There is a third domain, the odd one out. It’s what you could call “LLM psychology”. A new, strange and somewhat underappreciated field that tries to take a higher-level look on how LLMs act and why. Of ways in which they are alike to humans and ways in which they differ. It’s a high weirdness domain that manages to have one leg in interpretability research and another in speculative philosophy, and spans a lot in between.
It can be useful. It’s where a lot of actionable insights like “LLMs are extremely good at picking up context cues from the data they’re given”, and “which is why few-shot prompts work so well” or “which is why they can be easily steered by vibes in their context, and at times in unexpected ways” can be found.
Dunno what exactly to recommend you, I don’t know what you already know, but off the top of my head:
The two Anthropic interpretability articles—they look scary, and the long versions go into considerable detail, but they are comprehensible to a layman, and may have the kind of information you’re looking for:
Mapping the Mind of a Large Language Model (and the long version, Scaling Monosemanticity: Extracting Interpretable Features from Claude 3 Sonnet)
Tracing the Thoughts of a Large Language Model (and the long version, On the Biology of a Large Language Model)
In a more esoteric vein—“the void” by nostalgebraist, which was well received on LW. Much more opinionated and speculative, but goes into a good amount of detail on how LLMs are made and how they function, in a way that more “mechanical” and math-heavy or code-heavy articles don’t.

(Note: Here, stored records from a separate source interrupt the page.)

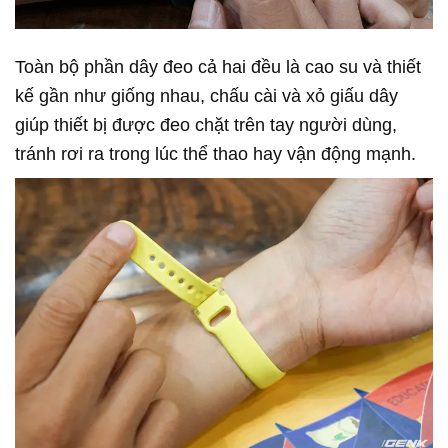
Toàn bộ phần dây đeo cả hai đều là cao su và thiết
kế gần như giống nhau, chấu cài và xỏ giấu dây
giúp thiết bị được đeo chặt trên tay người dùng,
tránh rơi ra trong lúc thể thao hay vận động mạnh.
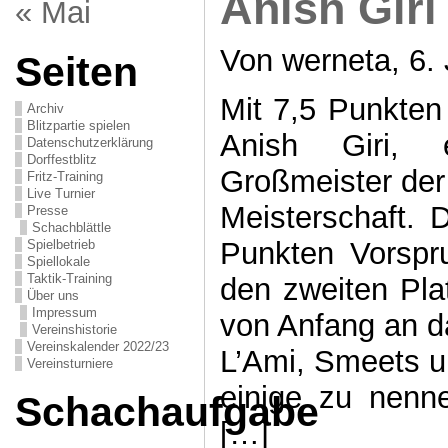
Anish Giri
« Mai
Von werneta, 6. 
Seiten
Mit 7,5 Punkten
Archiv
Blitzpartie spielen
Anish Giri, 
Datenschutzerklärung
Dorffestblitz
Großmeister der 
Fritz-Training
Live Turnier
Meisterschaft. 
Presse
Schachblättle
Punkten Vorspr
Spielbetrieb
Spiellokale
Taktik-Training
den zweiten Plat
Über uns
Impressum
von Anfang an da
Vereinshistorie
Vereinskalender 2022/23
L’Ami, Smeets 
Vereinsturniere
einige zu nenne
Schachaufgabe
[…]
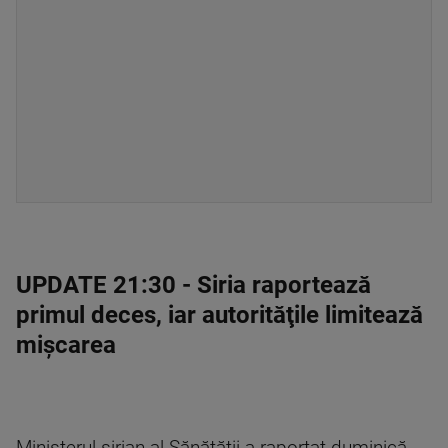
UPDATE 21:30
- Siria raportează
primul deces, iar autorităţile limitează
mişcarea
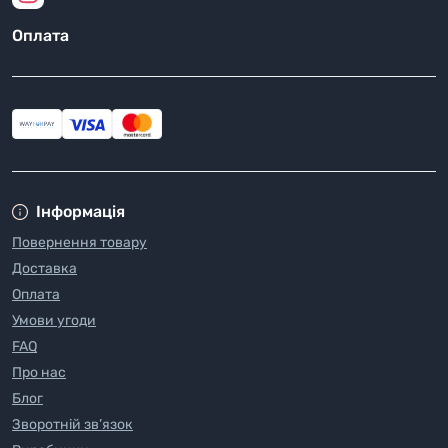
Оплата
Інформація
Повернення товару
Доставка
Оплата
Умови угоди
FAQ
Про нас
Блог
Зворотній зв’язок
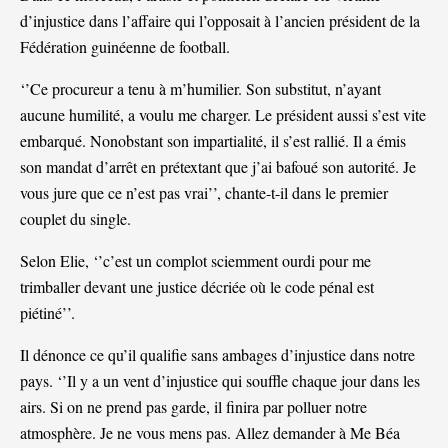
d’injustice dans l’affaire qui l’opposait à l’ancien président de la
Fédération guinéenne de football.
‘’Ce procureur a tenu à m’humilier. Son substitut, n’ayant
aucune humilité, a voulu me charger. Le président aussi s’est vite
embarqué. Nonobstant son impartialité, il s’est rallié. Il a émis
son mandat d’arrêt en prétextant que j’ai bafoué son autorité. Je
vous jure que ce n’est pas vrai’’, chante-t-il dans le premier
couplet du single.
Selon Elie, ‘’c’est un complot sciemment ourdi pour me
trimballer devant une justice décriée où le code pénal est
piétiné’’.
Il dénonce ce qu’il qualifie sans ambages d’injustice dans notre
pays. ‘’Il y a un vent d’injustice qui souffle chaque jour dans les
airs. Si on ne prend pas garde, il finira par polluer notre
atmosphère. Je ne vous mens pas. Allez demander à Me Béa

I can certainly endorse the first half of it.
Thank you! Yes I realise I didn’t make it very clear where I was starting from, I’ve read some of these but not all.
In general I’ve found Anthropic’s publications to be very good at not being impenetrable to non programmers where they don’t have to be
Searching the keyword “prompt engineering” (both on here and Google) may guide you to some helpful resources. Sorry I don’t have anything specific to link you to.
Thanks—yeah, prompt engineering is something I’ve been learning with a fair amount of success 🙂
Nope! However, I’ve had mixed success with asking LLMs and then having them repeatedly explain every part of the explanation I don’t understand; if nobody else has anything actually good that might be an okay starting place. (N.B. the sticking power of what little knowledge I can gain that way is not amazing; mostly I just get vague memories that xyz piece of jargon is relevant to the process in some way. I do think it marginally reduces my lostness in ML discussions, though.)